AUSTIN, Texas A team of Arctic researchers led by the University of Texas Marine Science Institute's Ken Dunton will embark on a comprehensive study of the Hanna Shoal ecosystem in the Chukchi Sea off Alaska's northwest coast with a $5.6 million grant from the Bureau of Ocean Energy Management, Regulation and Enforcement (BOEMRE).
The oil industry is intensely interested in the Chukchi Sea and has plans to drill throughout the area.
"This important grant will help us continue studies we began in 2009, which demonstrated that an area known as the Hanna Shoal is an important biological ecosystem in the northern Chukchi Sea," said Dunton, a professor of marine science.
The main objectives of the study, which will be conducted from 2011 to 2016, are to identify and measure physical and biological processes that contribute to the high concentration of marine life in the Hanna Shoal area.
"We know the ecosystem is productive," Dunton said. "Now we are asking the questions of why is it so productive and how is it going to change with respect to climatic warming."
The study will document ocean circulation, ice conditions and organisms living both on the bottom of the sea and in the water column, such as zooplankton. Bowhead whales depend on zooplankton for food and are valuable culturally to the native Inupiat people of the Arctic coast as part of their subsistence diet, along with seals, fish and walrus.

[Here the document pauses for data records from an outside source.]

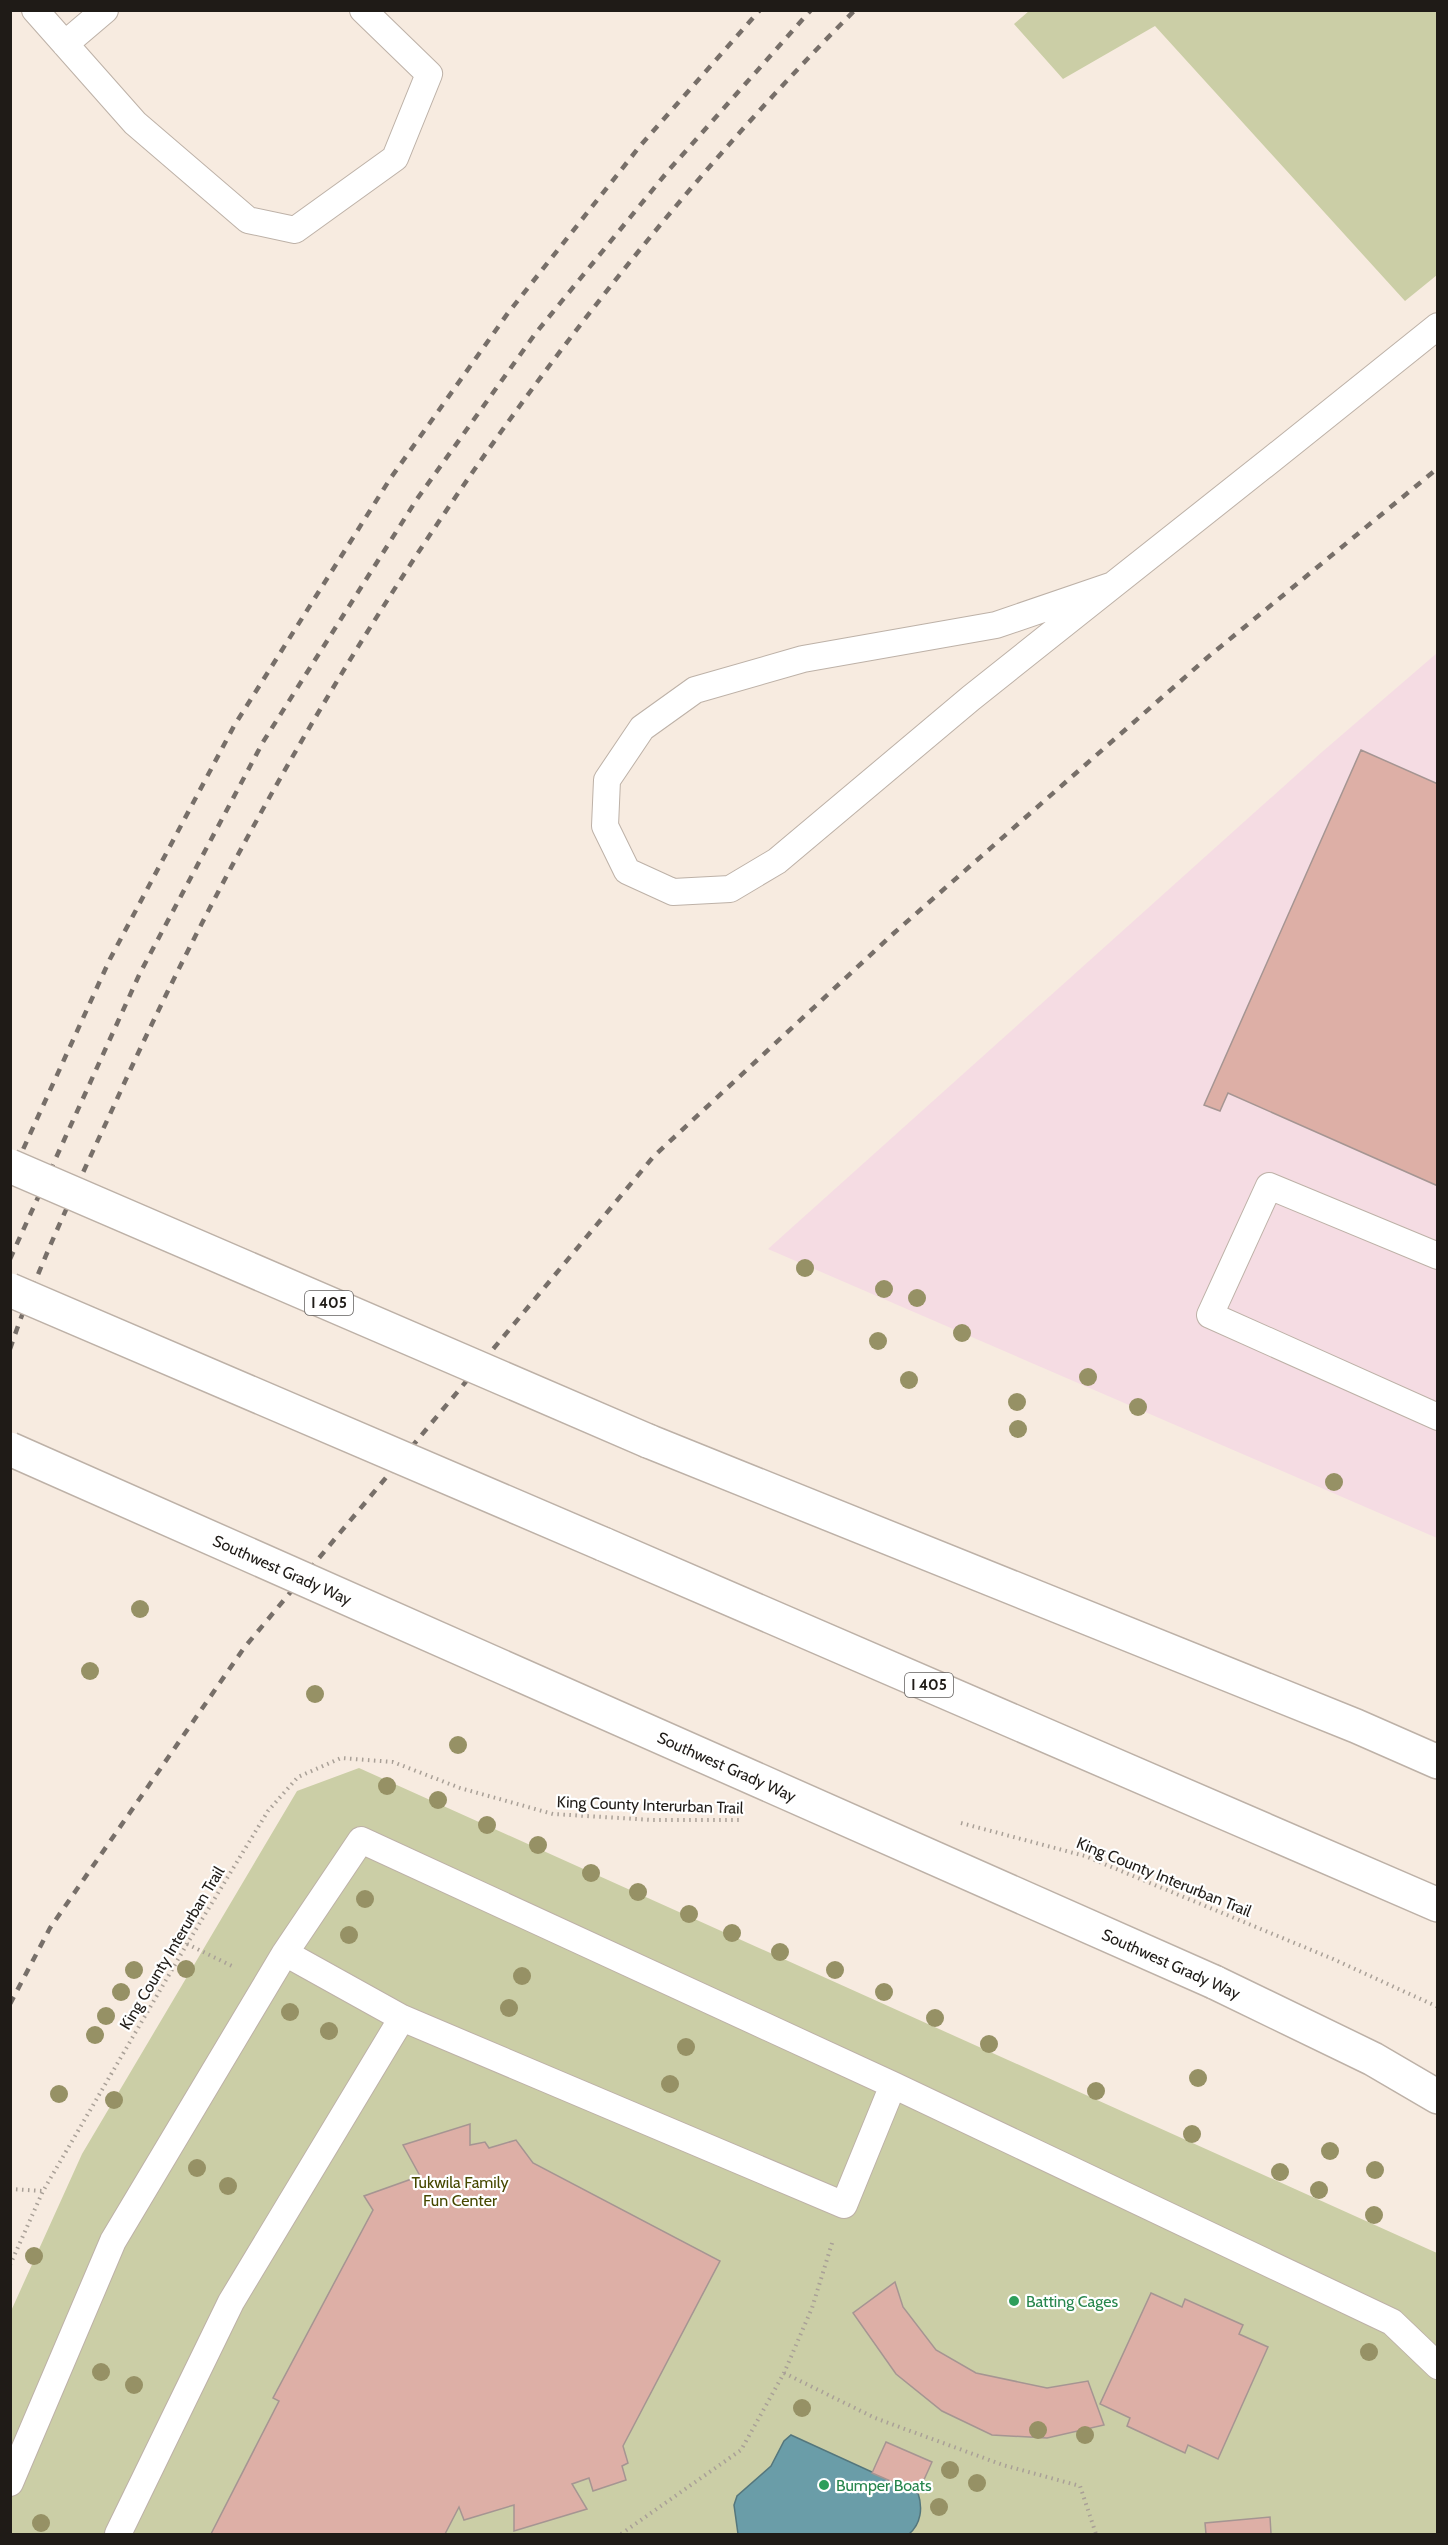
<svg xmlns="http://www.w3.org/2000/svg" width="1448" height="2545" font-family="Cabin,sans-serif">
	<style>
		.commercial { fill: #f5dce3 }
		.green { fill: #cbcea6 }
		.water { fill: #6a9da8; stroke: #54767c; stroke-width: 1.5 }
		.building { fill: #ddafa6; stroke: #a59592; stroke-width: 1.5 }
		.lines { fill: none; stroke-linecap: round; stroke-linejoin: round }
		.service-casing { stroke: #bdb1a7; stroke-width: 28 }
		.secondary-casing { stroke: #bdb1a7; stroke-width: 36 }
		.motorway-casing { stroke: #bdb1a7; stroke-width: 36 }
		.path { stroke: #a9a097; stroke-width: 4; stroke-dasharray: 1.5 4.5; stroke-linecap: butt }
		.service { stroke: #fff; stroke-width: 26 }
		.secondary { stroke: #fff; stroke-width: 33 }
		.motorway { stroke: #fff; stroke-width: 33 }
		.rail { stroke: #776f69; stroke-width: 4.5; stroke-dasharray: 8 8; stroke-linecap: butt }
		.secondary-bridge-casing { stroke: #bdb1a7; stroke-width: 36; stroke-linecap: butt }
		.motorway-bridge-casing { stroke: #bdb1a7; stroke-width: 36; stroke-linecap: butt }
		.secondary-bridge { stroke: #fff; stroke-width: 33 }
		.motorway-bridge { stroke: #fff; stroke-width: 33 }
		.tree { fill: #969165 }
		.leisure-dot { fill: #2e9e5b; stroke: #fff; stroke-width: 2 }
		.labels { text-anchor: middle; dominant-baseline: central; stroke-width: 4.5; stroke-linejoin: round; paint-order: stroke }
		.shield { fill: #fff; stroke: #625f5d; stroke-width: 1.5 }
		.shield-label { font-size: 15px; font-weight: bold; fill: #1f1b17 }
		.street-label { font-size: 16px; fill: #1f1b17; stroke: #fff }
		.park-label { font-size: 16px; fill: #464800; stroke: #fff }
		.leisure-label { font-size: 16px; fill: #27864d; stroke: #fff; text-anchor: start }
	</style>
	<rect width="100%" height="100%" fill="#f7ebe0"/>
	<path class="commercial" d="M1437,653V1538L768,1249L1322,752Z"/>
	<path class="green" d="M1029,11H1437V275L1405,301L1155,26L1063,79L1014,24Z
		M359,1768L1437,2253V2534H11V2311L82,2154L297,1791Z"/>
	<path class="water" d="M791,2435L918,2493C923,2508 921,2524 909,2534H738L734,2505L737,2496L771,2466L784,2441Z"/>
	<path class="building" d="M1361,750L1438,784V1186L1228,1093L1220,1111L1204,1105Z
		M470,2124V2145L485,2142L489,2148L516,2140L533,2163L720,2261L623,2446L628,2463L622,2466L626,2480L593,2491L589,2478L572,2484L587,2509L514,2531V2505L464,2520L459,2507L445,2534H211L279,2401L273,2398L373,2210L364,2196L420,2176L403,2145Z
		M895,2282L903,2307L936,2350L976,2373L1047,2388L1088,2381L1104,2425L1047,2438L992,2435L942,2411L896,2374L853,2313Z
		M1151,2293L1182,2307L1185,2299L1243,2325L1239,2334L1268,2347L1218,2459L1188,2445L1185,2453L1127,2426L1130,2418L1100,2404Z
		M886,2442L932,2462L918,2493L872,2473Z
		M1270,2517L1271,2534H1206L1205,2523Z"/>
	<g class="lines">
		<g class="service-casing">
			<path id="service" d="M35,10L135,123L248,220L295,230L395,158L429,74L363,10
				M65,44L105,10
				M1113,585L996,625L803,659L695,690L642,728L607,780L605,826L627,871L673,892L730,889L777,861L971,698L1113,585L1272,459L1438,326
				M1438,1256L1269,1186L1210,1315L1438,1417
				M285,1953L402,2018L844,2205L893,2085
				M10,2483L113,2241L285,1953L361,1840L893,2085L1392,2322L1438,2366
				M118,2534L231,2302L402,2018"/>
		</g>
		<g class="secondary-casing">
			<path id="secondary" d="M1214,1982L1373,2059L1438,2097"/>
		</g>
		<g class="motorway-casing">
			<path id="motorway" d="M648,1441L1356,1726L1438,1762
				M603,1544L1438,1905"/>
		</g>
		<path class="path" d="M961,1823L1085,1856L1333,1959L1438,2007
			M187,1944L234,1967
			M10,2189L43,2191
			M10,2265L43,2191L187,1944L268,1811L298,1777L341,1758L393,1762L460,1788L553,1814L653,1820H743
			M784,2373L875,2418L1003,2465L1080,2486L1096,2534
			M621,2534L741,2450L784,2373L812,2308L833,2240"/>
		<use href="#service" class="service"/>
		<use href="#secondary" class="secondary"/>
		<use href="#motorway" class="motorway"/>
		<path class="rail" d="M10,1178L110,959L234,726L390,479L508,313L640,146L760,10
			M10,1259L140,973L263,742L417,499L535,334L668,171L811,10
			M10,1349C39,1263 79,1182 117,1099C295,706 550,317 855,10
			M10,2004L50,1928L244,1648L654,1156L894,933L1208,657L1438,468"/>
		<g class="secondary-bridge-casing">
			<g id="secondary-bridge">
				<path id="s1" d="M10,1449L1214,1982"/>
			</g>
		</g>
		<g class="motorway-bridge-casing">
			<path id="motorway-bridge" d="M10,1166L648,1441
				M10,1290L603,1544"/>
		</g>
		<use href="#secondary-bridge" class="secondary-bridge"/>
		<use href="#motorway-bridge" class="motorway-bridge"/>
	</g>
	<g class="tree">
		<circle cx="805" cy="1268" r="9"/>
		<circle cx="884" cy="1289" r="9"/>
		<circle cx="917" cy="1298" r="9"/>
		<circle cx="962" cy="1333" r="9"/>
		<circle cx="878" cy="1341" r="9"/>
		<circle cx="1088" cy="1377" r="9"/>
		<circle cx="909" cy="1380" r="9"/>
		<circle cx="1017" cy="1402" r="9"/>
		<circle cx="1138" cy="1407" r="9"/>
		<circle cx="1018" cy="1429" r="9"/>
		<circle cx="1334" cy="1482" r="9"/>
		<circle cx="140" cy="1609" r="9"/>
		<circle cx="90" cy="1671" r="9"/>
		<circle cx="315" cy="1694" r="9"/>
		<circle cx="458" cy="1745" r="9"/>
		<circle cx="387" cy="1786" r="9"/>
		<circle cx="438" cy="1800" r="9"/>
		<circle cx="487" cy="1825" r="9"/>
		<circle cx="538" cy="1845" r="9"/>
		<circle cx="591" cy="1873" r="9"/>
		<circle cx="638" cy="1892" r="9"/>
		<circle cx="365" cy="1899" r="9"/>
		<circle cx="689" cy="1914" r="9"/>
		<circle cx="732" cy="1933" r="9"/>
		<circle cx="349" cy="1935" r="9"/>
		<circle cx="780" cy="1952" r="9"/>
		<circle cx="186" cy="1969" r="9"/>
		<circle cx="134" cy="1970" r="9"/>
		<circle cx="835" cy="1970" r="9"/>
		<circle cx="522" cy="1976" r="9"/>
		<circle cx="121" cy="1992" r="9"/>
		<circle cx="884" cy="1992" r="9"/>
		<circle cx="509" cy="2008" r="9"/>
		<circle cx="290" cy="2012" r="9"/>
		<circle cx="106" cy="2016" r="9"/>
		<circle cx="935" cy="2018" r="9"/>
		<circle cx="329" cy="2031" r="9"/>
		<circle cx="95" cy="2035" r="9"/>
		<circle cx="989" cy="2044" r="9"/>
		<circle cx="686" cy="2047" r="9"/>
		<circle cx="1198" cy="2078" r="9"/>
		<circle cx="670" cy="2084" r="9"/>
		<circle cx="1096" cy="2091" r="9"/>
		<circle cx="59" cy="2094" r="9"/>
		<circle cx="114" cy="2100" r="9"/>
		<circle cx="1192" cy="2134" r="9"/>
		<circle cx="1330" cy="2151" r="9"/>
		<circle cx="197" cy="2168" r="9"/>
		<circle cx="1375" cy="2170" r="9"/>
		<circle cx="1280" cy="2172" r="9"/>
		<circle cx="228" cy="2186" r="9"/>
		<circle cx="1319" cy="2190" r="9"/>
		<circle cx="1374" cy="2215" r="9"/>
		<circle cx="34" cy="2256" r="9"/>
		<circle cx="1369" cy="2352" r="9"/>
		<circle cx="101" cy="2372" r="9"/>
		<circle cx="134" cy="2385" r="9"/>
		<circle cx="802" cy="2408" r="9"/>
		<circle cx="1038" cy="2430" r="9"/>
		<circle cx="1085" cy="2435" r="9"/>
		<circle cx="950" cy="2470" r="9"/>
		<circle cx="977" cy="2483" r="9"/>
		<circle cx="939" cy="2507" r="9"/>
		<circle cx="41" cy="2523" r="9"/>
	</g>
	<g class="leisure-dot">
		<circle cx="1014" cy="2301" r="6"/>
		<circle cx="824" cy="2485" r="6"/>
	</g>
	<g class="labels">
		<g class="shield">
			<rect x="305" y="1291" width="48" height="24" rx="4.5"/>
			<rect x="905" y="1673" width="48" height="24" rx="4.5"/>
		</g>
		<g class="shield-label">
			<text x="329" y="1303">I 405</text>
			<text x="929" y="1685">I 405</text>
		</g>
		<g class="street-label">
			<text stroke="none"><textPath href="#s1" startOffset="298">Southwest Grady Way</textPath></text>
			<text stroke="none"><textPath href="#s1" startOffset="784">Southwest Grady Way</textPath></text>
			<text transform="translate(650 1805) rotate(2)">King County Interurban Trail</text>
			<text transform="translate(1164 1877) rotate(22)">King County Interurban Trail</text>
			<text transform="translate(172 1948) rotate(-59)">King County Interurban Trail</text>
			<text transform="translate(1171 1964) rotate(24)">Southwest Grady Way</text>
		</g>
		<g class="park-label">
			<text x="460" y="2182">Tukwila Family<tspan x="460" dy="18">Fun Center</tspan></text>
		</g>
		<g class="leisure-label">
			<text x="1026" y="2301">Batting Cages</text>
			<text x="836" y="2485">Bumper Boats</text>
		</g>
	</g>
	<rect width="1448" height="2545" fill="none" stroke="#1f1b17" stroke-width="24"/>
</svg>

"Industry is ready to begin exploratory drilling, but they want as much information as possible to avoid having any obvious or measureable impacts on the local ecosystem," Dunton said. "Knowing the location of biologically sensitive areas is very valuable to the permit holders. The information we gather will allow BOEMRE to make better decisions on how best to recover oil and gas from in the Chukchi Sea at minimum risk to the Arctic ecosystem."